**Problems and tasks:**
• 1. Answer these questions from the reflection on belonging in Australia:
(a) How long does the reflection say it takes to read?
(b) How does the writer describe their views about politics?
(c) Instead of their character or contributions, by what are people from a different race or background too often judged?
• 2. Carry on the reflection on belonging in Australia from the point where it stops.

**Document text:**
※ ※ ※

The Soil of Belonging: Migration, Conflict, and Hope
- Purvi Bhatia
- Sep 24, 2025
- 10 min read

A Reflection on Belonging in Australia
I don’t write for the media. I hold neutral views about politics. I am grateful for safety, for free speech, and for the
freedoms this country provides.
I am someone on the ground, doing the work to create a better place. I came here as an immigrant.
Today, I stand here proudly as an Australian.
These words are for those who read quietly, and for those who fear in silence. My hope is that my readers will approach them with professionalism and respect not to provoke, but to hold compassion for those who feel vulnerable and unsure. To all of you, I say: I hear you. And these are my words for you.
In our workforce, there are people who hold solid jobs and respected titles - yet who come from a different race or background. They may look different, sound different, speak differently. Beneath the surface, they carry hidden human traits, rich histories, and lived experiences that many cannot see.
And too often, they are judged not by their character or their contributions, but by their qualifications, their job titles, or the colour of their skin.

※ ※ ※

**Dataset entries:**
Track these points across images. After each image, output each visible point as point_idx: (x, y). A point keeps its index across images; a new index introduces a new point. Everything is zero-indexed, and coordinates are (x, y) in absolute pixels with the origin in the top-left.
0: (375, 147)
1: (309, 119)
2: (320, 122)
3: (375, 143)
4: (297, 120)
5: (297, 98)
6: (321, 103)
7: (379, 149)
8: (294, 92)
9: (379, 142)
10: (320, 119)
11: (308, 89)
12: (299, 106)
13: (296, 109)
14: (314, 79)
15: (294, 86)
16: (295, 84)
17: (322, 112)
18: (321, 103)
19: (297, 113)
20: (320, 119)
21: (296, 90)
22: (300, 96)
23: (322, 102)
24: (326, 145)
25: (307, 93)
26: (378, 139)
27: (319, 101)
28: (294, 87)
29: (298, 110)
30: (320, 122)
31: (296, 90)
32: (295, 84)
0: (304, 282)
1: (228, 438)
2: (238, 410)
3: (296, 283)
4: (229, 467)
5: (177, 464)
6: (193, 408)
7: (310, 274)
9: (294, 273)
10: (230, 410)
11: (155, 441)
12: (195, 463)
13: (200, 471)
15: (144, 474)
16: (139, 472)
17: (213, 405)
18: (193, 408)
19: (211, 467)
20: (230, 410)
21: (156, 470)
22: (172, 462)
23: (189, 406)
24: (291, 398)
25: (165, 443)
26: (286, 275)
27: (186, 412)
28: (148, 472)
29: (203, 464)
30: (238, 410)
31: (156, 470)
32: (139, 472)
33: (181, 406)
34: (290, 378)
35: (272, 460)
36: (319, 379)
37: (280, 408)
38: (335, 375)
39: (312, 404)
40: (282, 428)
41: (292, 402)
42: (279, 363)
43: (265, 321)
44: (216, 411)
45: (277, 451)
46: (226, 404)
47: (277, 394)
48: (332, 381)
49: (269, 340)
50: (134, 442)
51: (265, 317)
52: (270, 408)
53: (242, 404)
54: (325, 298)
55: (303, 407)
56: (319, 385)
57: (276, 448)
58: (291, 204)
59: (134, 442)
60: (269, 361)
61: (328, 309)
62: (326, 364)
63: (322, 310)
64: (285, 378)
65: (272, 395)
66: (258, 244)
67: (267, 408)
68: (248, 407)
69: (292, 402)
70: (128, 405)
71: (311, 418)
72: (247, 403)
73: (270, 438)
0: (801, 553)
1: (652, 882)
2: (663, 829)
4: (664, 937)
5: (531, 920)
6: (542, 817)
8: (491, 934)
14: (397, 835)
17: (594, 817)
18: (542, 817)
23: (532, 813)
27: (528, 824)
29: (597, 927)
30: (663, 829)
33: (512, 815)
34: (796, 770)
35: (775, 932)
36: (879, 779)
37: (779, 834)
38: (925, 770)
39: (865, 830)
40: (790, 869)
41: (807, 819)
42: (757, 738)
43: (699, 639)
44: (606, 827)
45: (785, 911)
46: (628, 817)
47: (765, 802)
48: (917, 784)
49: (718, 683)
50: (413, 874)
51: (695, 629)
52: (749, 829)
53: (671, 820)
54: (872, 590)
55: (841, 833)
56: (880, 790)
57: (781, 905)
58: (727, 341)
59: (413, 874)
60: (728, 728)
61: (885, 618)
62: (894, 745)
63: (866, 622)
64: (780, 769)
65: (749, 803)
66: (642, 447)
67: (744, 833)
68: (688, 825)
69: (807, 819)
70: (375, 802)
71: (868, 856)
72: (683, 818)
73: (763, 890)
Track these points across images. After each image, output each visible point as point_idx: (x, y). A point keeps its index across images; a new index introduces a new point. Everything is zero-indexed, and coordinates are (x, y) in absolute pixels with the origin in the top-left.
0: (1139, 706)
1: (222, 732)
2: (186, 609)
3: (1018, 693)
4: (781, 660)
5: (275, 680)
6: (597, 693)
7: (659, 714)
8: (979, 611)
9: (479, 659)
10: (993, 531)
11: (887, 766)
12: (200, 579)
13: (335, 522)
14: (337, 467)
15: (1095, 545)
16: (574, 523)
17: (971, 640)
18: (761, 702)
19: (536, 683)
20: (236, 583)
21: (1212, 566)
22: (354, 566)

※ ※ ※

**The replies:**
• 1.
(a) 10 minutes.
(b) Neutral.
(c) By their qualifications, their job titles, or the colour of their skin.

• 2.
A History of Migration
Migration is not new. My own ancestry traces back centuries. From the north of India Kutch Mandhvi my family moved through Surat, across the Arabian Sea to Oman, and then to Zanzibar. They travelled on the tides of the Kutch spice trade, following opportunities, survival, and community. This was not movement for the sake of movement. It was driven by trade, by empire, by the search for belonging in a world that was constantly shifting.
Every migration highlights the story of resilience and adaptation. And it is not unique to my story. History is filled with people uprooted and resettled by forces far greater than themselves.
In 1972, Idi Amin ordered the expulsion of nearly 60,000 Indians from Uganda, many of whom had been there for generations. They were stripped of homes, businesses, and citizenship in a matter of days. Entire communities carried their skills, languages, and traditions to new countries, the UK, Canada, Australia starting again from nothing.
Similarly, in Zambia and Zimbabwe, white farming families who had worked the land for decades were suddenly dispossessed in the wave of land reforms and post-colonial transitions. Some left willingly; many were forced. Their migration was not about choice, but about survival in shifting political landscapes. These stories remind us that migration is rarely simple. It is not always about chasing opportunity. More often, it is about being pushed by geopolitics, about finding new soil when the old soil is made hostile, about resilience when the ground shifts beneath your feet.
Migration and the Soil of Belonging
I’ve often spoken about belonging through the metaphor of a plant pot. At work, we feel rooted in our role, our team, our culture. When the pot is too small, weeds crowd the space, or there is no sunlight or water, we struggle to thrive. When nurtured, we grow strong.
But migration is not just about a pot. It is the act of being uprooted and planted onto entirely new soil.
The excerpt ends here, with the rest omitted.